= TASK GOAL =
Every entry should be copied exactly, with nothing added or dropped.

[Saved entries]
=== Section Start ===
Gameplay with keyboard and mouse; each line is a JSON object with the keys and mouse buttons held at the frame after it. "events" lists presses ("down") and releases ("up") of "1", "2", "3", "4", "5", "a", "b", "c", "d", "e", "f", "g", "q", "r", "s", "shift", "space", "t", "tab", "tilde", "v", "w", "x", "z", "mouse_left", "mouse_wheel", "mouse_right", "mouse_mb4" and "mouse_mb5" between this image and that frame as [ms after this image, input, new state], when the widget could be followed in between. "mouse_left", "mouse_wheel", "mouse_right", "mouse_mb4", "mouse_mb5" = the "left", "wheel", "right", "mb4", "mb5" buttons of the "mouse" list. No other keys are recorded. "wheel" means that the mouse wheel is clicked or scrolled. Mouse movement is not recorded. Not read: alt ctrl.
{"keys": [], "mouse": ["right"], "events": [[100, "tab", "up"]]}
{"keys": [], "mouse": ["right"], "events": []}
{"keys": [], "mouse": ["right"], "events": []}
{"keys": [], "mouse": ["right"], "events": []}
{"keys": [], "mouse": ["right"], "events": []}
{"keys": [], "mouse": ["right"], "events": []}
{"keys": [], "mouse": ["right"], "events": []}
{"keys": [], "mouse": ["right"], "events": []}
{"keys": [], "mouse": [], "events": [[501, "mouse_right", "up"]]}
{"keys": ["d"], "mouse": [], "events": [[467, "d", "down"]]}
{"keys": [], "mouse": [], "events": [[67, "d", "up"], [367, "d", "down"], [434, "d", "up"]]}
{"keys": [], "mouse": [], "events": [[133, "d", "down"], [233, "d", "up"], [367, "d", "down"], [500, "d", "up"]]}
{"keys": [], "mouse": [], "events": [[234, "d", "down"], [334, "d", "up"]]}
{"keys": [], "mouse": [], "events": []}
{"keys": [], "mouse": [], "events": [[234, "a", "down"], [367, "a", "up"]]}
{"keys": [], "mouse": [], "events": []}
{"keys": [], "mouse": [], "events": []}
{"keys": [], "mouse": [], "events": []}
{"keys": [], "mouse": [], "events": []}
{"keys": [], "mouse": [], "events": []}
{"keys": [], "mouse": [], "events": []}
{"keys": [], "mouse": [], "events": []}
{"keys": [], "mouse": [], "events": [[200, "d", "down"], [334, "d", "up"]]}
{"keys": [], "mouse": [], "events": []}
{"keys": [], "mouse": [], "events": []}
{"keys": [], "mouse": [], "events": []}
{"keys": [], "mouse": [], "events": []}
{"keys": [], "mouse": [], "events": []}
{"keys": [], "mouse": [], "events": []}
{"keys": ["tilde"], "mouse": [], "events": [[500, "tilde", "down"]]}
=== Section End ===
= RESULT FOR THIS EXERCISE =
Gameplay with keyboard and mouse; each line is a JSON object with the keys and mouse buttons held at the frame after it. "events" lists presses ("down") and releases ("up") of "1", "2", "3", "4", "5", "a", "b", "c", "d", "e", "f", "g", "q", "r", "s", "shift", "space", "t", "tab", "tilde", "v", "w", "x", "z", "mouse_left", "mouse_wheel", "mouse_right", "mouse_mb4" and "mouse_mb5" between this image and that frame as [ms after this image, input, new state], when the widget could be followed in between. "mouse_left", "mouse_wheel", "mouse_right", "mouse_mb4", "mouse_mb5" = the "left", "wheel", "right", "mb4", "mb5" buttons of the "mouse" list. No other keys are recorded. "wheel" means that the mouse wheel is clicked or scrolled. Mouse movement is not recorded. Not read: alt ctrl.
{"keys": [], "mouse": ["right"], "events": [[100, "tab", "up"]]}
{"keys": [], "mouse": ["right"], "events": []}
{"keys": [], "mouse": ["right"], "events": []}
{"keys": [], "mouse": ["right"], "events": []}
{"keys": [], "mouse": ["right"], "events": []}
{"keys": [], "mouse": ["right"], "events": []}
{"keys": [], "mouse": ["right"], "events": []}
{"keys": [], "mouse": ["right"], "events": []}
{"keys": [], "mouse": [], "events": [[501, "mouse_right", "up"]]}
{"keys": ["d"], "mouse": [], "events": [[467, "d", "down"]]}
{"keys": [], "mouse": [], "events": [[67, "d", "up"], [367, "d", "down"], [434, "d", "up"]]}
{"keys": [], "mouse": [], "events": [[133, "d", "down"], [233, "d", "up"], [367, "d", "down"], [500, "d", "up"]]}
{"keys": [], "mouse": [], "events": [[234, "d", "down"], [334, "d", "up"]]}
{"keys": [], "mouse": [], "events": []}
{"keys": [], "mouse": [], "events": [[234, "a", "down"], [367, "a", "up"]]}
{"keys": [], "mouse": [], "events": []}
{"keys": [], "mouse": [], "events": []}
{"keys": [], "mouse": [], "events": []}
{"keys": [], "mouse": [], "events": []}
{"keys": [], "mouse": [], "events": []}
{"keys": [], "mouse": [], "events": []}
{"keys": [], "mouse": [], "events": []}
{"keys": [], "mouse": [], "events": [[200, "d", "down"], [334, "d", "up"]]}
{"keys": [], "mouse": [], "events": []}
{"keys": [], "mouse": [], "events": []}
{"keys": [], "mouse": [], "events": []}
{"keys": [], "mouse": [], "events": []}
{"keys": [], "mouse": [], "events": []}
{"keys": [], "mouse": [], "events": []}
{"keys": ["tilde"], "mouse": [], "events": [[500, "tilde", "down"]]}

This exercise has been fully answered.